** Your assignment **
Return the records that follow, matching each one exactly.

%%

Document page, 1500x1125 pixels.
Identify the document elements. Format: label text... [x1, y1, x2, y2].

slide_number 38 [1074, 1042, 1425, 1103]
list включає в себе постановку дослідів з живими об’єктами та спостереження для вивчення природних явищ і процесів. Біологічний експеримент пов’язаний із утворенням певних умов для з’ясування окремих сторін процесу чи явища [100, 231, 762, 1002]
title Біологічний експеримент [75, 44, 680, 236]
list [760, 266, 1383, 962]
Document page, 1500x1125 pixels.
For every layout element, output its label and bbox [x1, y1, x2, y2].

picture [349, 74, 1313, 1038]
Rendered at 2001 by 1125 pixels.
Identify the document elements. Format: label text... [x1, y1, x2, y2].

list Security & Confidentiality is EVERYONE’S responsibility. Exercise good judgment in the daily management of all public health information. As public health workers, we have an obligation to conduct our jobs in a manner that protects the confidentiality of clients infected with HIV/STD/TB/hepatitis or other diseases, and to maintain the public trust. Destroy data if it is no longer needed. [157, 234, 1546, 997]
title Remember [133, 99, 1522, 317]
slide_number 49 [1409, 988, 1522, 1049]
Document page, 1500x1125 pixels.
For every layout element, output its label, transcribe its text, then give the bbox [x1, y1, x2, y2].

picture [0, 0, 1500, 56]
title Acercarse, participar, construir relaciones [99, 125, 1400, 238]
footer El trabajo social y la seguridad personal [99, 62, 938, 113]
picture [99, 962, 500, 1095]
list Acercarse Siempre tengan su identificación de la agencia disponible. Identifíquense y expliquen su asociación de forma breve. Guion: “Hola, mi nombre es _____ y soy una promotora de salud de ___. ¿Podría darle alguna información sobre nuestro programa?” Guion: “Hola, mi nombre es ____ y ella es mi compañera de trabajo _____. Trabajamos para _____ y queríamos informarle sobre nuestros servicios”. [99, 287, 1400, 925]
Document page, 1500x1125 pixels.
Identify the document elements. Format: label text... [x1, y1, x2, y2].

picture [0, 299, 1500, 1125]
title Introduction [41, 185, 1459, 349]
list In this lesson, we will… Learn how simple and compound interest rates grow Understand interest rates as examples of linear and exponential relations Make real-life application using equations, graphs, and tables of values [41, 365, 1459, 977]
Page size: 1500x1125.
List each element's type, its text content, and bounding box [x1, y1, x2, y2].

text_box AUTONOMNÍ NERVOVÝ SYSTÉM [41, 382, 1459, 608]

%%

** Written reply **
Document page, 1500x1125 pixels.
Identify the document elements. Format: label text... [x1, y1, x2, y2].

slide_number 38 [1074, 1042, 1425, 1103]
list включає в себе постановку дослідів з живими об’єктами та спостереження для вивчення природних явищ і процесів. Біологічний експеримент пов’язаний із утворенням певних умов для з’ясування окремих сторін процесу чи явища [100, 231, 762, 1002]
title Біологічний експеримент [75, 44, 680, 236]
list [760, 266, 1383, 962]
Document page, 1500x1125 pixels.
For every layout element, output its label and bbox [x1, y1, x2, y2].

picture [349, 74, 1313, 1038]
Rendered at 2001 by 1125 pixels.
Identify the document elements. Format: label text... [x1, y1, x2, y2].

list Security & Confidentiality is EVERYONE’S responsibility. Exercise good judgment in the daily management of all public health information. As public health workers, we have an obligation to conduct our jobs in a manner that protects the confidentiality of clients infected with HIV/STD/TB/hepatitis or other diseases, and to maintain the public trust. Destroy data if it is no longer needed. [157, 234, 1546, 997]
title Remember [133, 99, 1522, 317]
slide_number 49 [1409, 988, 1522, 1049]
Document page, 1500x1125 pixels.
For every layout element, output its label, transcribe its text, then give the bbox [x1, y1, x2, y2].

picture [0, 0, 1500, 56]
title Acercarse, participar, construir relaciones [99, 125, 1400, 238]
footer El trabajo social y la seguridad personal [99, 62, 938, 113]
picture [99, 962, 500, 1095]
list Acercarse Siempre tengan su identificación de la agencia disponible. Identifíquense y expliquen su asociación de forma breve. Guion: “Hola, mi nombre es _____ y soy una promotora de salud de ___. ¿Podría darle alguna información sobre nuestro programa?” Guion: “Hola, mi nombre es ____ y ella es mi compañera de trabajo _____. Trabajamos para _____ y queríamos informarle sobre nuestros servicios”. [99, 287, 1400, 925]
Document page, 1500x1125 pixels.
Identify the document elements. Format: label text... [x1, y1, x2, y2].

picture [0, 299, 1500, 1125]
title Introduction [41, 185, 1459, 349]
list In this lesson, we will… Learn how simple and compound interest rates grow Understand interest rates as examples of linear and exponential relations Make real-life application using equations, graphs, and tables of values [41, 365, 1459, 977]
Page size: 1500x1125.
List each element's type, its text content, and bounding box [x1, y1, x2, y2].

text_box AUTONOMNÍ NERVOVÝ SYSTÉM [41, 382, 1459, 608]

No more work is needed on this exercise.